*** Opening of Text section ***

# <span style='color:black'> Machine Learning: </span>
A method to teach computers to learn from data.
- Supervised: the computer is provided with labeled data. The goal is to learn a general rule that maps inputs to outputs.
    - Image classification, linear regression, spam detection.
- Unsupervised: No labeled data. The goal is to find patterns or relations in data.
    - Clustering, Anomaly detection, dimensionality detection.
- Reinforcement learning: Computers interact with an environment and learn to make a decision based on the response of the environment and rewards and penalties.

ML algorithms can also be divided into two categories
- **Probabilistic**
    - These are based on the idea of estimating the underlying probability distribution of the data, and using this distribution to make predictions. These models typically use Bayesian methods, which involve updating the probability distribution as new data becomes available. Examples of probabilistic ML models include Gaussian processes, hidden Markov models, and Bayesian networks.
- **Statistical**
    - These models are based on the idea of finding the best fixed model that explains the data, given a set of assumptions and a criterion for model selection. These models typically use frequentist methods, which involve optimizing the parameters of the model using maximum likelihood estimation or maximum a posteriori estimation. Examples of statistical ML models include linear regression, logistic regression, and support vector machines.

In summary, probabilistic models estimate probability distributions, while statistical models find the best fixed model that explains the data, given a set of assumptions.



# <span style='color:black'> Deep Learning: </span>:
It is a subfield of machine learning based on the use of neural networks (NN) and their development. Interacting layers in NN are able to learn and make decisions after extracting features from data.
- Natural language processing
- computer vision, image recognition
- speech recognition.


Machine learning algorithms are divided into two main categories, **parametric** and **non-parametric**. In the parametric category, algorithms make assumptions about the form of the relation between inputs and outputs. For example in linear regression, it is assumed that there is a linear relation between features and corresponding target. However, there is not any assumption for non-parametric algorithms such as KNN.

# <span style='color:blue'> K-nearest neighbor (KNN) </span>

* A **non-parametric** model
* A **non-linear** model

It makes few assumptions about structure of data and usually gives accurate result, but it is unstable to small changes in the dataset.

* Classifier
* Regressor

Instance based or memory based supervised learning. It is computationally expensive when the dataset is large.

- **KNN classifier**: memorize the entire training set.


Four things should be specified:

    1) A distance metric.

*** Close of Text section ***
*** Opening of Dataset entries ***

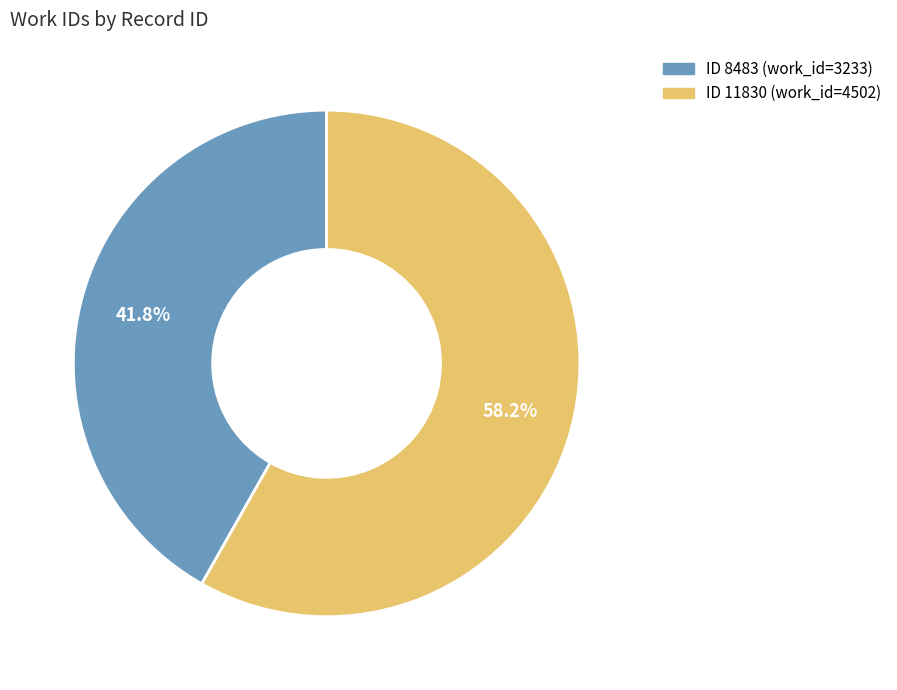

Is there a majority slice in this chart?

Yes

*** Close of Dataset entries ***
*** Opening of Dataset entries ***

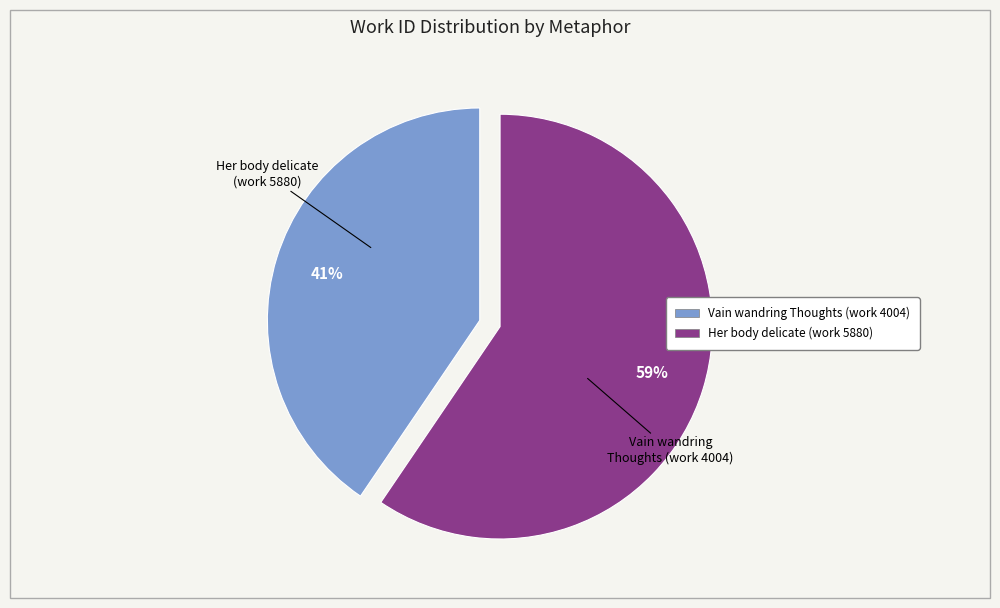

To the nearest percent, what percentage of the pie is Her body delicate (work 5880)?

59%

*** Close of Dataset entries ***

#### [Exercise set]
**a)** Copy the machine learning notes from "# <span style='color:black'> Deep" to "features from data." word for word.
**b)** Sum up the machine learning notes in three sentences.

#### [Solved problems]
**a)**
# <span style='color:black'> Deep Learning: </span>:
It is a subfield of machine learning based on the use of neural networks (NN) and their development. Interacting layers in NN are able to learn and make decisions after extracting features from data.

**b)** Machine learning teaches computers to learn from data, either supervised with labeled data, unsupervised to find patterns, or through reinforcement learning with rewards and penalties. Its algorithms can also be divided into probabilistic models, which estimate probability distributions, and statistical models, which find the best fixed model, or into parametric and non-parametric ones; deep learning is a subfield built on neural networks. KNN is a non-parametric, non-linear, instance-based supervised method that can classify or regress and usually gives accurate results, but it is unstable to small changes in the dataset and computationally expensive when the dataset is large.